“Walter! My husband! Where is he? Where is grandfather? What has happened?” she cried out, in a confused way, as one just aroused from a sound sleep.
Jack and Mr. Dunlap stared at her for a moment in wonderment; then something in her eyes gave them the gladsome tidings, in this their hour of greatest trouble, that reason had resumed its sway over loved Lucy’s mind; she was restored to sanity. The shock had been to her heart and restored her senses, as a similar shock had deprived her of them. The experts had predicted correctly.
“Walter is in trouble, danger. I heard that policeman say murder! Save my husband, Jack! Uncle John! Where is my grandfather?”
Jack finally gathered enough of his scattered composure to reply somehow to the excited young woman. He said all that he dared say so soon after the return of reason to her distracted head.
“Be calm, Cousin Lucy! Your grandfather is absent from the city. You have been ill. Your Uncle John and I will do all in our power to aid Walter if he be in danger.”
She turned her eyes toward her Uncle John and regarded him steadily for the space of a minute, and then she whirled about and faced Jack, crying out in clear and ringing tones,
“I will not trust Uncle John.
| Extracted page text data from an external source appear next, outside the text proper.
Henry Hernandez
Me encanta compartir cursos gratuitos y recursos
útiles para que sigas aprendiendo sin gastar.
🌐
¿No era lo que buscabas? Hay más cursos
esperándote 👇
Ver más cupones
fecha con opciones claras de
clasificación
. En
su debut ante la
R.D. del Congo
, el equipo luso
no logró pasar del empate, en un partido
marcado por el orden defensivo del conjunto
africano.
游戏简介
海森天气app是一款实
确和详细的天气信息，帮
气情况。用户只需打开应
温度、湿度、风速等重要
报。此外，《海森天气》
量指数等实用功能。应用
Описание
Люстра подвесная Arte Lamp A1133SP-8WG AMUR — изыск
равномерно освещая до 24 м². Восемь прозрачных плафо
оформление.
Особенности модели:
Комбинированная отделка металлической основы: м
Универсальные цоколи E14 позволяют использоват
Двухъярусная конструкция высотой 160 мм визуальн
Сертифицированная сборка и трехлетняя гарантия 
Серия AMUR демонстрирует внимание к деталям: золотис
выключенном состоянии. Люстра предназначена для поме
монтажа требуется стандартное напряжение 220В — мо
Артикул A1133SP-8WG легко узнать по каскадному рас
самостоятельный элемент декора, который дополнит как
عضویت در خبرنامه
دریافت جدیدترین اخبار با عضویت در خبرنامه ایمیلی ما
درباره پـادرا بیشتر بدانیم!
He dislikes Walter and always has, but you! you, Jack Dunlap, I trust next to my God and my good grandfather. Will you promise to aid Walter?”
“I promise, Lucy. Now be calm,” said Jack gently.
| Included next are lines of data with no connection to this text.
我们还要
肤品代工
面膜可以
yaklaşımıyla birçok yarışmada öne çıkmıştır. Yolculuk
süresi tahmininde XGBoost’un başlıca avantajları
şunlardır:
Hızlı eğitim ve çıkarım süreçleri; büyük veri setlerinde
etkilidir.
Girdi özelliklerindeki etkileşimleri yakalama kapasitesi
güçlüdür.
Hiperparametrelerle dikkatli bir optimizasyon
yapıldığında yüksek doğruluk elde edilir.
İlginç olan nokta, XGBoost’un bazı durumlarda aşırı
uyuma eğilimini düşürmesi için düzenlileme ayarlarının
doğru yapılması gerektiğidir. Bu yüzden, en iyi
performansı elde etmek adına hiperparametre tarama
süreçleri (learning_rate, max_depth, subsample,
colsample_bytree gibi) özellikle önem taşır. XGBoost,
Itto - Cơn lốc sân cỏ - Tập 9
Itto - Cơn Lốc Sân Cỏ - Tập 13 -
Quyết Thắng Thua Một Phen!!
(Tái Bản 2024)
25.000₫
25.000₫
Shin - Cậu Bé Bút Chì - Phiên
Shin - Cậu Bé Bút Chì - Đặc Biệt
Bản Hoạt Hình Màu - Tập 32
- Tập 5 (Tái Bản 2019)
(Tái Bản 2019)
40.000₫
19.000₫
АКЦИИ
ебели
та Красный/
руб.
There was no madness now in Lucy’s bright, gleaming, hazel eyes; womanly anxiety as a wife was superb in its earnestness. She was grand, sublime as with the majestic grace of a queen of tragedy she swept close to her cousin, then raising herself to her greatest height, with her hand extended upward, pointing to heaven, she commanded as a sovereign might have done.